--- begin INFORMATION GIVEN ---
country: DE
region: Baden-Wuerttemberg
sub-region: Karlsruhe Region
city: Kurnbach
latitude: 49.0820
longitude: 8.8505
--- end INFORMATION GIVEN ---
--- begin INFORMATION GIVEN ---
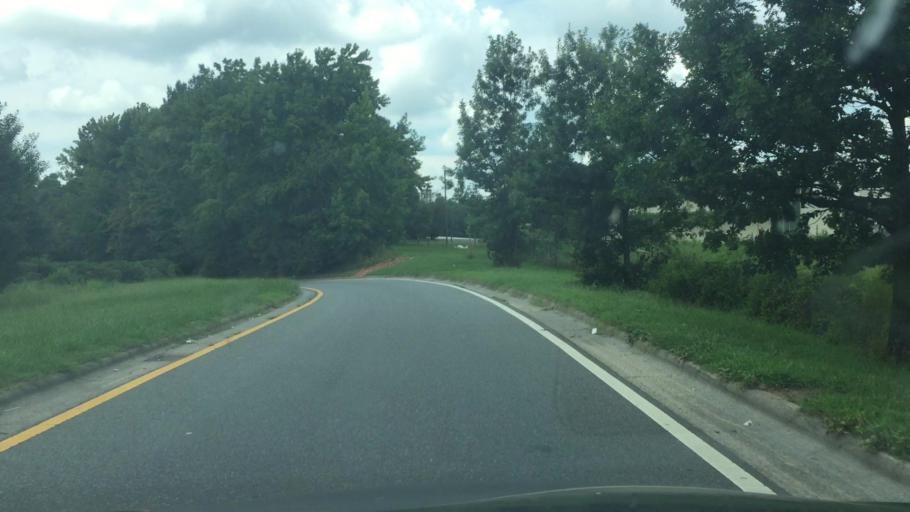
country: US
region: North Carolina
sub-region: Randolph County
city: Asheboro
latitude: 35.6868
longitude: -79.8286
--- end INFORMATION GIVEN ---
--- begin INFORMATION GIVEN ---
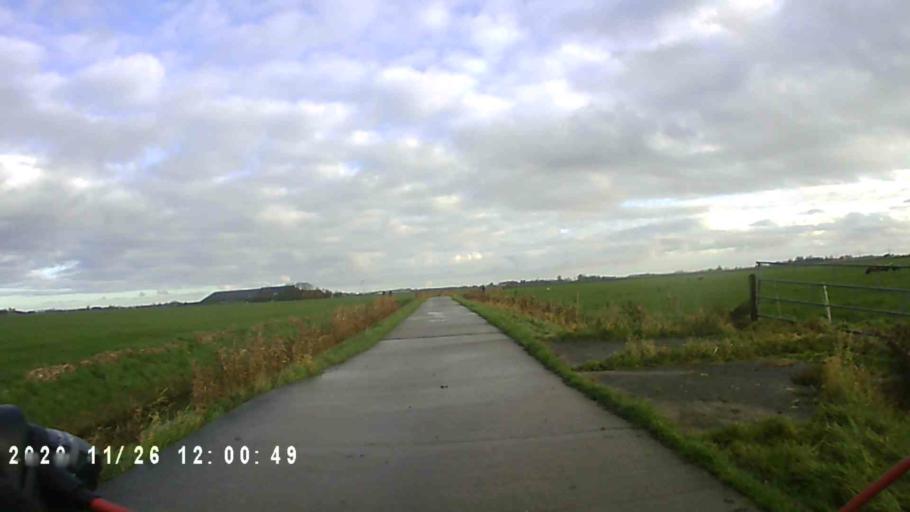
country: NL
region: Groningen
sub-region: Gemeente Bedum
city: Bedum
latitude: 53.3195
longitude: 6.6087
--- end INFORMATION GIVEN ---
### WRITTEN REQUEST
Copy the material word for word, starting at the line that has "country: NL" and stopping after the line that has "longitude: 6.6087".

### TASK SOLUTION
country: NL
region: Groningen
sub-region: Gemeente Bedum
city: Bedum
latitude: 53.3195
longitude: 6.6087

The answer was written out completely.